Suppose then that as far as many quantum theories of gravity are concerned, in various ways, familiar spacetime is not admitted at the fundamental level, putting quantum gravity in violation of Maudlin's dictum, and threatening empirical incoherence. In the next section, we will consider a range of such theories, and observe that the seriousness of these challenges depends a great deal on what they postulate instead of spacetime. Different theories leave more or less of the standard structure of spacetime intact, and so understanding our observations may, in the best case, require only a relatively small shift in our conception of local beables. But we will also see that in theories in which little or nothing of spacetime is left in the fundamental ontology, it still may be the case that the question of deriving some formal structure that mirrors local beables can be answered rather more readily than one might expect. In the final section we will turn to such derivations and address Maudlin's argument that such formal derivations never show that local beables are part an emergent ontology.

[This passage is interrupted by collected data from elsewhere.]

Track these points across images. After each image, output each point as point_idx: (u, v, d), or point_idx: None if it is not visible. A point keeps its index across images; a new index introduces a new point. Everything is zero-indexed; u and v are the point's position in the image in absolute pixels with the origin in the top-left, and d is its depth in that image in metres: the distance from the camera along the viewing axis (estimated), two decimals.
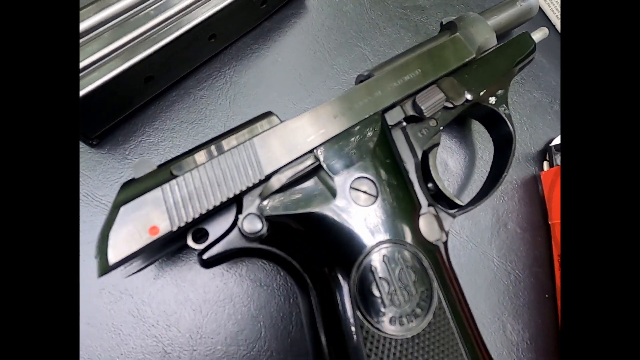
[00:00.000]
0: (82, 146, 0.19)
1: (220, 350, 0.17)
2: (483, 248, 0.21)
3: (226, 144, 0.15)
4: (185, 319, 0.18)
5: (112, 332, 0.17)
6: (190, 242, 0.15)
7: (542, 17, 0.28)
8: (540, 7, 0.28)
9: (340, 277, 0.14)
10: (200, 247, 0.15)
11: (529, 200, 0.23)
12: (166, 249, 0.15)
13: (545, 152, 0.24)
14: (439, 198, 0.19)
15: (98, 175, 0.19)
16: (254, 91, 0.22)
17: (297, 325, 0.18)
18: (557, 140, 0.23)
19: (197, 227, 0.15)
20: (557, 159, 0.23)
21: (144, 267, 0.15)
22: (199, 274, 0.18)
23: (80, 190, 0.19)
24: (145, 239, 0.13)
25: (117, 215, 0.13)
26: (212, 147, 0.15)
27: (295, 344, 0.18)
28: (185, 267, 0.18)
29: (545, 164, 0.23)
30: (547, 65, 0.26)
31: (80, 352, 0.17)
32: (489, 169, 0.21)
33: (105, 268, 0.13)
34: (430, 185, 0.19)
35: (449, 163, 0.22)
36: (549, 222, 0.22)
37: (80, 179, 0.19)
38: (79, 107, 0.17)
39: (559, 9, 0.27)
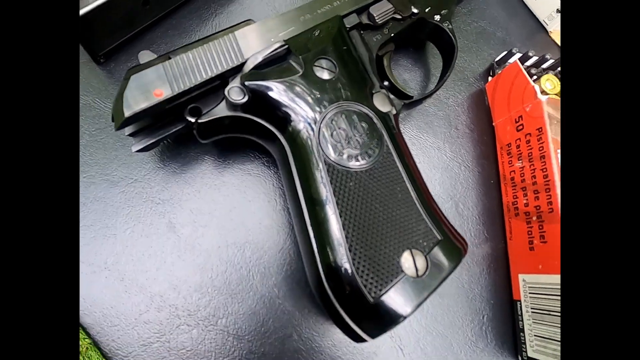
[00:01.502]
0: (90, 62, 0.22)
1: (219, 220, 0.21)
2: (438, 145, 0.25)
3: (214, 38, 0.18)
4: (192, 200, 0.21)
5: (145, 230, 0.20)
6: (187, 116, 0.18)
7: None
8: None
9: (307, 131, 0.17)
10: (194, 119, 0.18)
11: (477, 108, 0.27)
12: (167, 129, 0.19)
13: (489, 70, 0.28)
14: (393, 92, 0.22)
15: (104, 88, 0.22)
16: (234, 20, 0.25)
17: (281, 198, 0.22)
18: (498, 58, 0.27)
19: (192, 105, 0.18)
20: (498, 71, 0.26)
21: (150, 144, 0.19)
22: (206, 172, 0.22)
23: (87, 99, 0.22)
24: (152, 100, 0.16)
25: (128, 82, 0.16)
26: (203, 40, 0.18)
27: (280, 213, 0.21)
28: (198, 172, 0.22)
29: (490, 79, 0.27)
30: (491, 0, 0.30)
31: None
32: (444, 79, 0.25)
33: (121, 121, 0.16)
34: (386, 83, 0.23)
35: (406, 77, 0.26)
36: (493, 124, 0.26)
37: (88, 90, 0.22)
38: (82, 26, 0.20)
39: None
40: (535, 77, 0.25)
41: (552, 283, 0.20)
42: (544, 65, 0.26)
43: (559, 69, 0.25)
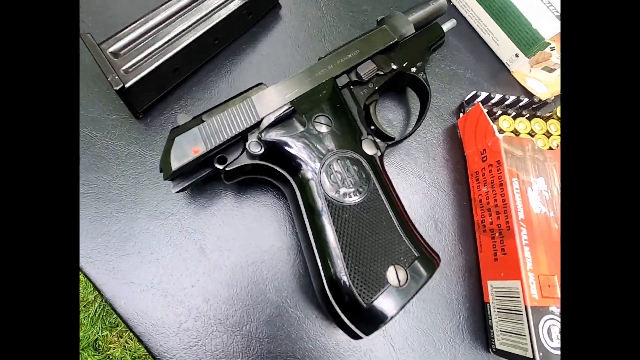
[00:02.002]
0: (131, 118, 0.27)
1: (241, 244, 0.26)
2: (418, 173, 0.30)
3: (234, 101, 0.23)
4: (218, 229, 0.26)
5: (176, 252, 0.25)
6: (216, 164, 0.23)
7: (454, 11, 0.37)
8: (452, 3, 0.38)
9: (311, 174, 0.22)
10: (222, 167, 0.23)
11: (451, 141, 0.32)
12: (200, 173, 0.24)
13: (460, 107, 0.33)
14: (379, 135, 0.27)
15: (143, 138, 0.27)
16: (246, 76, 0.30)
17: (290, 224, 0.26)
18: (467, 97, 0.32)
19: (220, 155, 0.23)
20: (467, 109, 0.32)
21: (186, 186, 0.23)
22: (228, 205, 0.26)
23: (130, 148, 0.27)
24: (191, 156, 0.21)
25: (173, 143, 0.21)
26: (226, 104, 0.23)
27: (289, 237, 0.26)
28: (222, 206, 0.27)
29: (461, 115, 0.32)
30: (460, 46, 0.35)
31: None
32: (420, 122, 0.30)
33: (169, 174, 0.21)
34: (372, 127, 0.28)
35: (390, 117, 0.31)
36: (464, 154, 0.31)
37: (130, 141, 0.27)
38: (127, 93, 0.25)
39: (468, 4, 0.37)
40: (498, 112, 0.30)
41: (512, 288, 0.24)
42: (506, 103, 0.31)
43: (519, 104, 0.31)
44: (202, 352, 0.23)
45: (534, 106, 0.31)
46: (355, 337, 0.21)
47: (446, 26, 0.32)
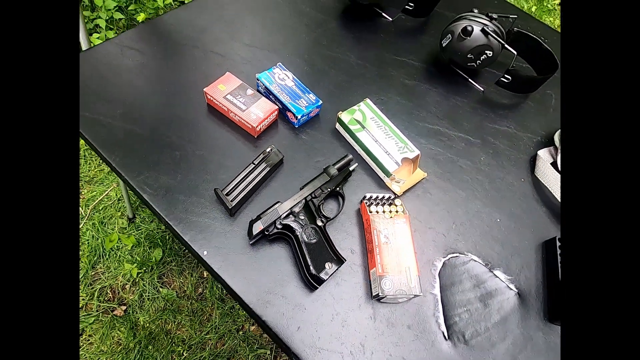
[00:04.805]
0: (229, 217, 0.70)
1: (258, 277, 0.67)
2: (344, 229, 0.73)
3: (273, 208, 0.67)
4: (250, 272, 0.67)
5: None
6: (258, 230, 0.66)
7: (359, 158, 0.83)
8: (354, 149, 0.84)
9: (299, 233, 0.65)
10: (268, 233, 0.66)
11: (359, 224, 0.75)
12: (259, 236, 0.66)
13: (362, 200, 0.77)
14: (324, 217, 0.71)
15: (234, 229, 0.70)
16: (271, 198, 0.75)
17: (293, 260, 0.68)
18: (367, 197, 0.76)
19: (266, 227, 0.66)
20: (371, 208, 0.75)
21: (254, 240, 0.66)
22: (264, 256, 0.68)
23: (227, 238, 0.69)
24: (259, 229, 0.64)
25: (253, 224, 0.64)
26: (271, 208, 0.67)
27: (294, 269, 0.68)
28: (258, 259, 0.69)
29: (362, 203, 0.76)
30: (359, 171, 0.80)
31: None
32: (340, 211, 0.73)
33: (251, 237, 0.64)
34: (321, 213, 0.71)
35: (331, 207, 0.75)
36: (363, 221, 0.74)
37: (223, 232, 0.70)
38: (232, 208, 0.69)
39: (362, 155, 0.83)
40: (377, 203, 0.74)
41: (374, 271, 0.66)
42: (384, 199, 0.75)
43: (385, 197, 0.74)
44: None
45: (392, 197, 0.75)
46: (315, 288, 0.62)
47: (352, 167, 0.78)
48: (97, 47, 0.87)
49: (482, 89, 0.97)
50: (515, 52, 0.87)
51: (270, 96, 0.83)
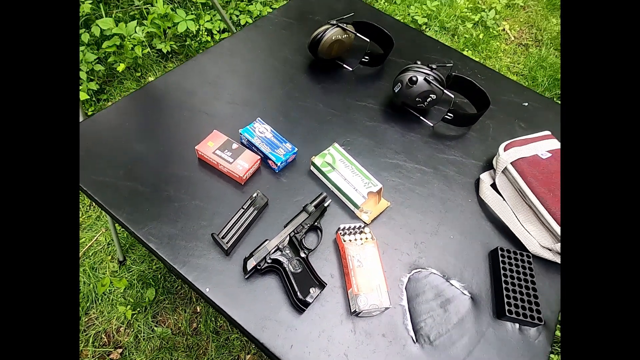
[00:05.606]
0: (224, 256, 0.82)
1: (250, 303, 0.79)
2: (323, 257, 0.86)
3: (263, 245, 0.80)
4: (245, 299, 0.80)
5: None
6: (253, 266, 0.78)
7: (332, 195, 0.98)
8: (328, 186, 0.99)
9: (286, 265, 0.78)
10: (260, 267, 0.78)
11: (336, 251, 0.89)
12: (253, 271, 0.79)
13: (337, 231, 0.91)
14: (307, 249, 0.84)
15: (232, 266, 0.82)
16: (261, 235, 0.87)
17: (283, 288, 0.81)
18: (342, 227, 0.90)
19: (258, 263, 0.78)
20: (344, 237, 0.89)
21: (249, 275, 0.78)
22: (258, 288, 0.81)
23: (225, 275, 0.81)
24: (252, 265, 0.77)
25: (247, 261, 0.77)
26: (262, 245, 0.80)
27: (284, 296, 0.80)
28: (253, 291, 0.81)
29: (337, 234, 0.90)
30: (333, 204, 0.95)
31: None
32: (319, 242, 0.87)
33: (246, 273, 0.76)
34: (302, 246, 0.84)
35: (312, 239, 0.88)
36: (339, 250, 0.88)
37: (221, 270, 0.82)
38: (227, 248, 0.81)
39: (335, 192, 0.98)
40: (349, 233, 0.88)
41: (350, 290, 0.79)
42: (356, 228, 0.89)
43: (356, 227, 0.89)
44: None
45: (362, 226, 0.90)
46: (302, 310, 0.74)
47: (327, 203, 0.92)
48: (96, 116, 1.00)
49: (432, 125, 1.15)
50: (452, 96, 1.06)
51: (253, 147, 0.97)
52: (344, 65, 1.25)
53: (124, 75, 2.26)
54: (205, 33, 2.36)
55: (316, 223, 0.87)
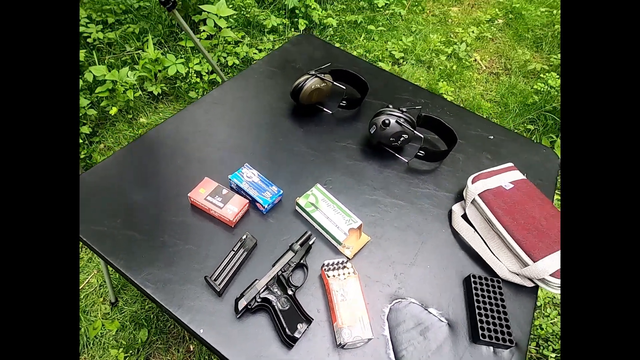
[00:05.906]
0: (217, 297, 0.88)
1: (243, 340, 0.85)
2: (309, 293, 0.92)
3: (253, 284, 0.86)
4: (243, 337, 0.85)
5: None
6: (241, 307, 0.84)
7: (317, 232, 1.06)
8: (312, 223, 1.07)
9: (275, 303, 0.84)
10: (251, 306, 0.84)
11: (321, 286, 0.95)
12: (244, 310, 0.84)
13: (322, 267, 0.98)
14: (294, 286, 0.90)
15: (224, 307, 0.87)
16: (251, 274, 0.94)
17: (272, 325, 0.86)
18: (326, 263, 0.97)
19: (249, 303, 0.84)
20: (328, 273, 0.96)
21: (240, 315, 0.84)
22: (250, 326, 0.86)
23: (217, 316, 0.87)
24: (243, 305, 0.82)
25: (238, 301, 0.83)
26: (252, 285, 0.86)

Emergent Spacetime and Empirical (In)coherence
http://lanl.arxiv.org/pdf/1206.6290.pdf

Slide presentation:
http://workshops.aei.mpg.de/philQG/Nick.pdf

 

[Quantumental]

I thought this was an interesting paper in trying to answer this difficulty, a difficulty that was also pointed out by Maudlin:

Pointed out by Maudlin? Does that mean he accepts that they have defused his worries?

 

[bohm2]

Pointed out by Maudlin? Does that mean he accepts that they have defused his worries?

Sorry, I changed it so it doesn't appear that it was a Maudlin quote. And I'm not sure if Maudlin accepts it, but I doubt it, although he acknowledges in some of his work that he may come to change his view, with time. But again, that's just my interpretation of his writings/videos.